HUDM 5026 - Introduction to Data Analysis and Graphics in R
HW 05 - Practice Exam
Instructions.
1. We have the computer lab booked for the class period. The exam will end at the usual class ending time.
2. No outside materials are allowed.
3. The tidyverse and mice packages are installed on your machine and should be acces-sible through the library() command.
4. Open RStudio and create and save an R code file with name that is your last name, fol-lowed by an underscore, followed by your first name. For me this would be Keller_Bryan.R. This is where you will save your work. When you finish, you will upload this data file. It will be the only product from your work today, so make sure you are saving it frequently.
5. When you are finished, save the final version of your file. Then <upload instructions TBD>.
The Exam.
1. Locate the file mtcars.Rdata on the desktop. Note that I have changed the data set a so that it contains some missing values, denoted as numeric values of -999.
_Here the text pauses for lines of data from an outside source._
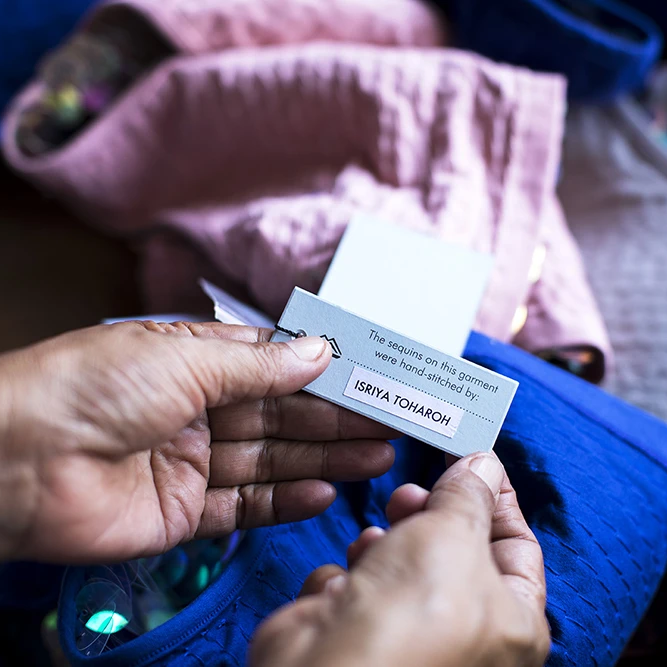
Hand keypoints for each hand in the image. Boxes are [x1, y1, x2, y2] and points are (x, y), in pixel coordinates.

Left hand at [0, 322, 395, 562]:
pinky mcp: (184, 511)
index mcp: (195, 362)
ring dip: (324, 458)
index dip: (322, 371)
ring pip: (272, 459)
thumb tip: (319, 351)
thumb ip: (259, 364)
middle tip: (388, 422)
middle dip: (335, 418)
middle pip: (280, 415)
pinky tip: (323, 490)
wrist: (19, 460)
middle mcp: (197, 409)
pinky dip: (285, 500)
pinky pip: (245, 505)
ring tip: (375, 456)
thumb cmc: (94, 385)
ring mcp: (193, 462)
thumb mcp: (187, 360)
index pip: (273, 364)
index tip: (369, 375)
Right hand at [250, 453, 549, 666]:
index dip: (495, 498)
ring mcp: (407, 631)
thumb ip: (470, 494)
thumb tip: (483, 465)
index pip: (517, 545)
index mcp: (511, 621)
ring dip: (384, 543)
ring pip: (399, 562)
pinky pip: (358, 583)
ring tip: (374, 543)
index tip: (471, 460)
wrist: (332, 666)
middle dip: (429, 514)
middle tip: (411, 494)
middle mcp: (463, 630)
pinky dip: (349, 577)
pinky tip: (343, 588)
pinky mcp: (357, 629)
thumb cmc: (413, 615)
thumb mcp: (455, 531)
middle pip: (452, 548)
(a) Import the data set as a data frame. and call it dat. Make sure to convert the -999 missing values to NA system missing values and note that the automobile names in the first column of the .csv file should be the row names in the R data frame.
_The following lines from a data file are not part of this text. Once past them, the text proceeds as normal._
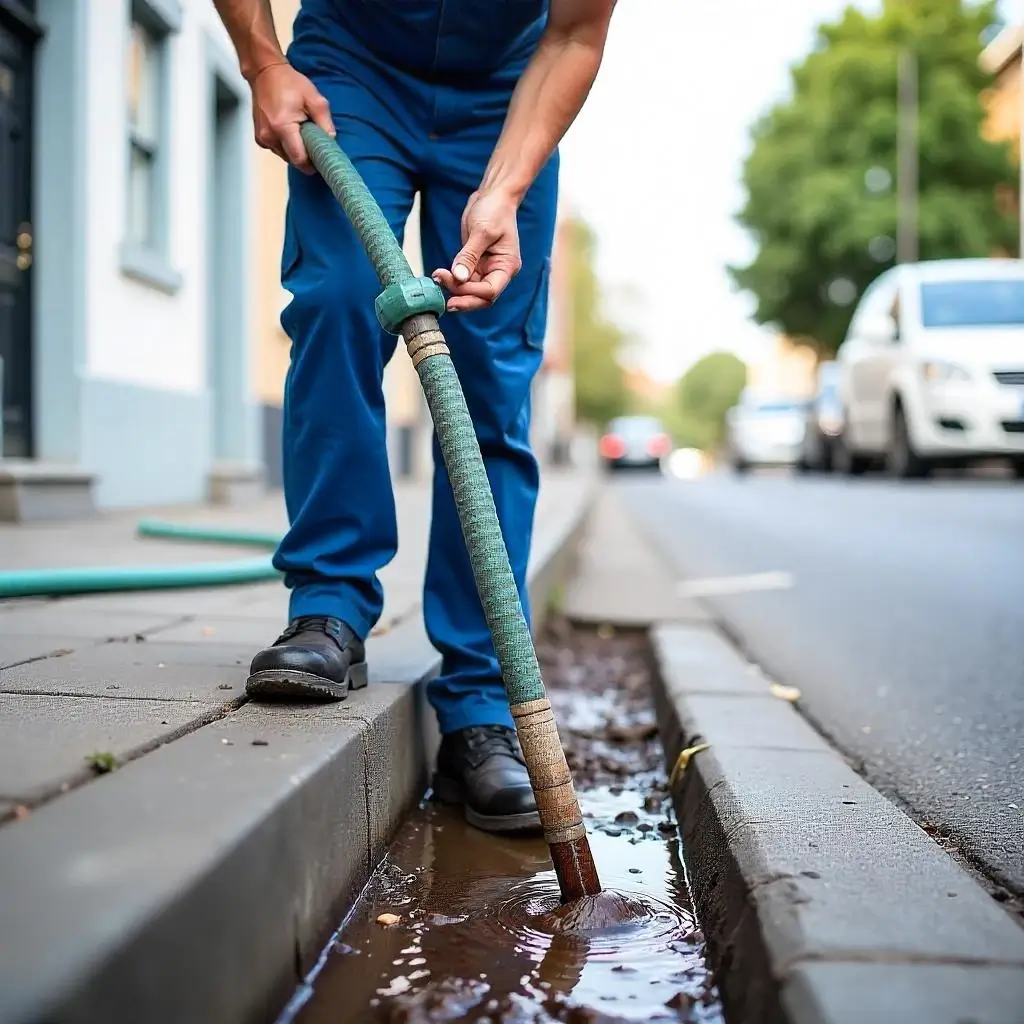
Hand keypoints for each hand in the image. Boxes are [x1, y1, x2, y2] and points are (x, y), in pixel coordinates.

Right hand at [249, 63, 333, 173]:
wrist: (264, 72)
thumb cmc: (289, 82)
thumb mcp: (314, 99)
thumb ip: (325, 122)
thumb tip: (331, 141)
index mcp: (282, 127)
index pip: (299, 160)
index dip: (312, 163)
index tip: (321, 158)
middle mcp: (269, 136)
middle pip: (293, 160)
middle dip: (306, 156)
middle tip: (314, 141)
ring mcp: (262, 138)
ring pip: (285, 156)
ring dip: (296, 150)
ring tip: (301, 132)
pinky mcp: (260, 138)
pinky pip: (278, 150)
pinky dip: (287, 146)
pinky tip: (291, 132)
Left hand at [432, 188, 521, 311]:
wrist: (493, 197)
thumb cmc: (494, 210)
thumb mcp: (482, 231)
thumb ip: (469, 256)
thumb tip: (458, 277)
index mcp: (507, 266)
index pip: (490, 290)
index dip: (471, 292)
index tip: (453, 282)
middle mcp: (498, 272)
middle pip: (482, 297)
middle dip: (464, 298)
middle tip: (445, 298)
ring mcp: (487, 270)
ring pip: (471, 291)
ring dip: (455, 290)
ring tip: (438, 279)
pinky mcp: (476, 265)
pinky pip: (464, 280)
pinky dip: (453, 281)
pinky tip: (441, 276)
(b) Report the number of rows and columns in the data frame.
(c) Briefly describe the variables and note the level of measurement (numeric, ordered categorical, or unordered categorical) for each variable. The level of measurement should be based on the description. That is, I am not simply asking you to report the class of each variable as stored in R. Instead, think about the meaning of each variable.
2. Load package mice.
(a) Use the md.pattern() function in package mice to quantify the extent of missing data. Use an argument to ask that the variable names be printed vertically.
(b) Copy and paste the table of output from the call to md.pattern() and describe the meaning of the marginal counts on the left, right, and bottom margins in the context of the variables and cases in the data frame.
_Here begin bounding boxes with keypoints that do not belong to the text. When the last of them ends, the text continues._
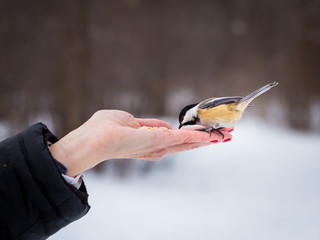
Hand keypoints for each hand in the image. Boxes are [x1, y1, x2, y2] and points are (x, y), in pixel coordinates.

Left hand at [49, 110, 232, 176]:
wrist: (92, 139)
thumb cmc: (104, 129)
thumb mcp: (128, 122)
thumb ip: (147, 124)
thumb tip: (162, 125)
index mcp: (148, 143)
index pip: (174, 141)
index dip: (189, 139)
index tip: (204, 135)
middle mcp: (155, 148)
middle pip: (184, 145)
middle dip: (203, 141)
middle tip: (223, 137)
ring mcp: (157, 146)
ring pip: (186, 144)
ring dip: (205, 140)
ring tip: (222, 137)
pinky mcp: (157, 141)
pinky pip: (181, 140)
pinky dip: (196, 139)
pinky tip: (209, 137)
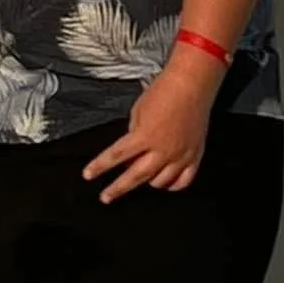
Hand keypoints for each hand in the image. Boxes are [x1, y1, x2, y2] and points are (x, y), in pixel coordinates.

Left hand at [81, 55, 218, 202]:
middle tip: (106, 197)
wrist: (191, 85)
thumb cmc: (163, 92)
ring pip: (160, 182)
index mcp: (144, 136)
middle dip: (118, 188)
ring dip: (147, 183)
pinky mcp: (195, 155)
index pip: (115, 156)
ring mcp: (180, 155)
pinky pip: (184, 180)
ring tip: (138, 181)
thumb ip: (133, 135)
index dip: (99, 167)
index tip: (88, 175)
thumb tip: (130, 152)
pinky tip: (165, 183)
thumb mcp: (137, 111)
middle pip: (136, 176)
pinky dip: (172, 185)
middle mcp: (162, 150)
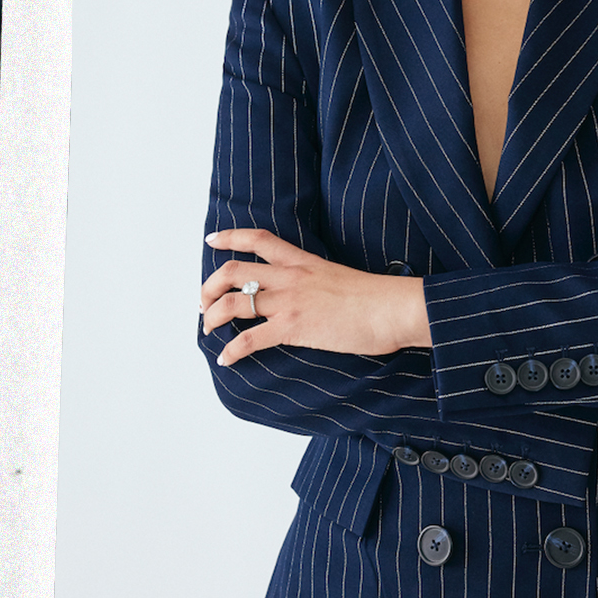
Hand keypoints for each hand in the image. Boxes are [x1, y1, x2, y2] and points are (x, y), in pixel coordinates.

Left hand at [200, 229, 429, 365]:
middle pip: (232, 271)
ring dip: (212, 316)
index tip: (211, 240)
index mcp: (301, 261)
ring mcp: (289, 301)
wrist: (393, 307)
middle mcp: (289, 277)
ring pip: (233, 302)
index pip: (258, 239)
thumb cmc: (376, 298)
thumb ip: (314, 282)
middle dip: (208, 286)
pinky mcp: (293, 328)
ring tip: (207, 328)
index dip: (230, 237)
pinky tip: (225, 359)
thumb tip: (307, 297)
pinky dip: (231, 350)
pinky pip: (250, 339)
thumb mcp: (337, 277)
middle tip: (203, 302)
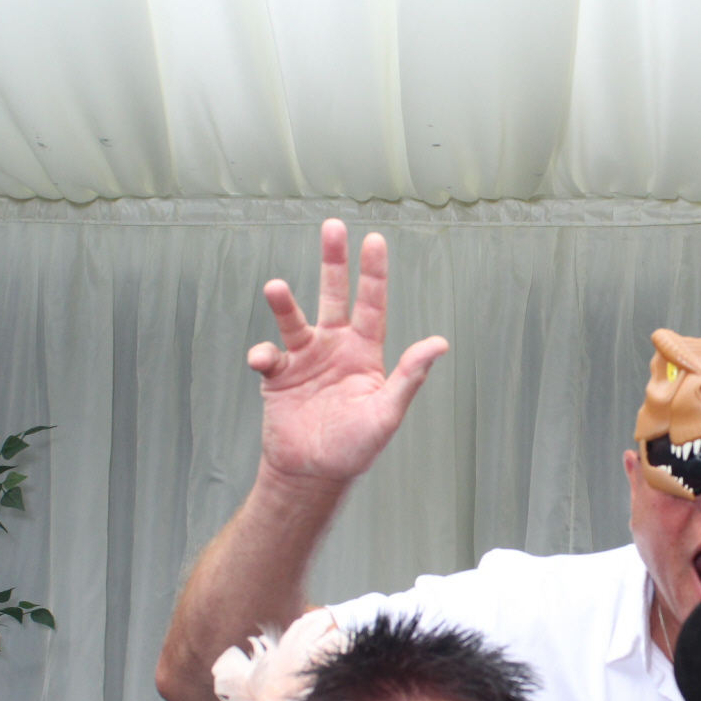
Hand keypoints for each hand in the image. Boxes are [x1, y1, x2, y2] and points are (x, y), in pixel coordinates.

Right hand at [246, 219, 448, 482]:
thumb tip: (439, 343)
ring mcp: (304, 359)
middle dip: (333, 262)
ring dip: (284, 303)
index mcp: (364, 353)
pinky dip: (262, 355)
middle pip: (334, 295)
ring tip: (275, 288)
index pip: (371, 305)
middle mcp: (334, 348)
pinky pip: (268, 356)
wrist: (313, 473)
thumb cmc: (355, 447)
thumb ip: (410, 377)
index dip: (373, 274)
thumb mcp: (387, 413)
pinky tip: (262, 361)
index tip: (374, 240)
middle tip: (333, 226)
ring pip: (294, 320)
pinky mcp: (277, 376)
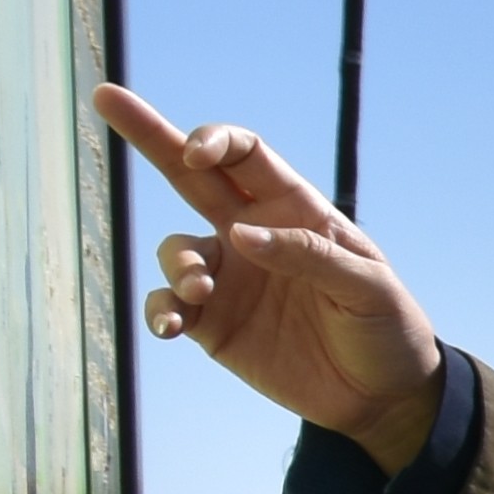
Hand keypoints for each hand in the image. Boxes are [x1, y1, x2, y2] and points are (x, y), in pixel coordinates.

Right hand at [94, 83, 447, 460]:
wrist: (382, 396)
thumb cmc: (387, 329)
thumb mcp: (367, 288)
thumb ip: (308, 257)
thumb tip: (240, 236)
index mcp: (295, 211)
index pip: (246, 156)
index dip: (214, 141)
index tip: (193, 152)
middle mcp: (252, 235)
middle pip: (190, 175)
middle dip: (150, 135)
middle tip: (106, 97)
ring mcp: (229, 277)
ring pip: (174, 248)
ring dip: (176, 262)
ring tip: (199, 288)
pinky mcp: (213, 324)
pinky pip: (168, 305)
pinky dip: (160, 310)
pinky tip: (172, 326)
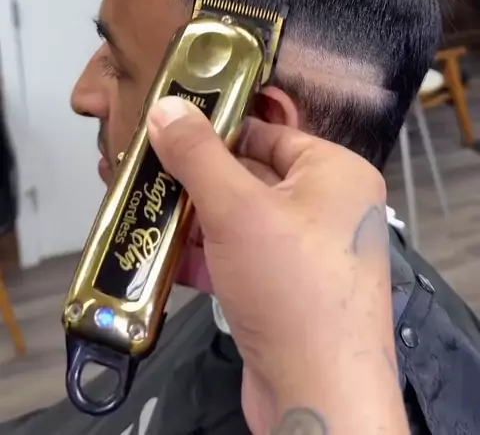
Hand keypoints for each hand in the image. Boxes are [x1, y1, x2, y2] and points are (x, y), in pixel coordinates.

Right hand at [147, 98, 406, 434]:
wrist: (318, 395)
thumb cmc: (295, 290)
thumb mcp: (237, 209)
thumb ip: (198, 156)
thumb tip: (168, 108)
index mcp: (336, 174)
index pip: (269, 133)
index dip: (218, 129)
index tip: (170, 128)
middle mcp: (329, 209)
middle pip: (251, 178)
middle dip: (198, 181)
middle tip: (148, 172)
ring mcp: (309, 255)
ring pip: (241, 223)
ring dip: (195, 222)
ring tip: (147, 213)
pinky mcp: (289, 293)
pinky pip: (242, 261)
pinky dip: (207, 259)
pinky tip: (165, 259)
3. Summary statistics. Use all available observed data when calculating summary statis-tics. Round results to two decimal places.
(a) Calculate means and standard deviations for the following variables: mpg, cyl, hp, wt, and am.
(b) Calculate the pairwise Pearson correlations between mpg, cyl, hp, wt, and am. What does the estimate for the pairwise correlation between automobile weight and horsepower suggest about the relationship between those two variables?
(c) Calculate means and standard deviations for the variables mpg, cyl, hp, and wt by transmission status (automatic or manual).
(d) Create a table of means and SDs called tab1 for mpg, cyl, hp, and wt by trans-mission status.
4. Plotting. Label axes clearly.
(a) Create parallel boxplots of automobile weight by transmission type and discuss the results.
(b) Create a scatterplot of automobile weight on the horizontal axis by fuel efficiency in miles per gallon on the vertical axis. What can you say about the strength of the linear relationship between weight and fuel efficiency based on the scatterplot and the value of the estimate for the pairwise correlation?
(c) Create parallel boxplots of fuel efficiency in miles per gallon by transmission type. Also report the value of the two-sample t-test, testing for a difference in average fuel efficiency across transmission types. What can you say about the association between fuel efficiency and transmission type based on the boxplots and the results of the t-test?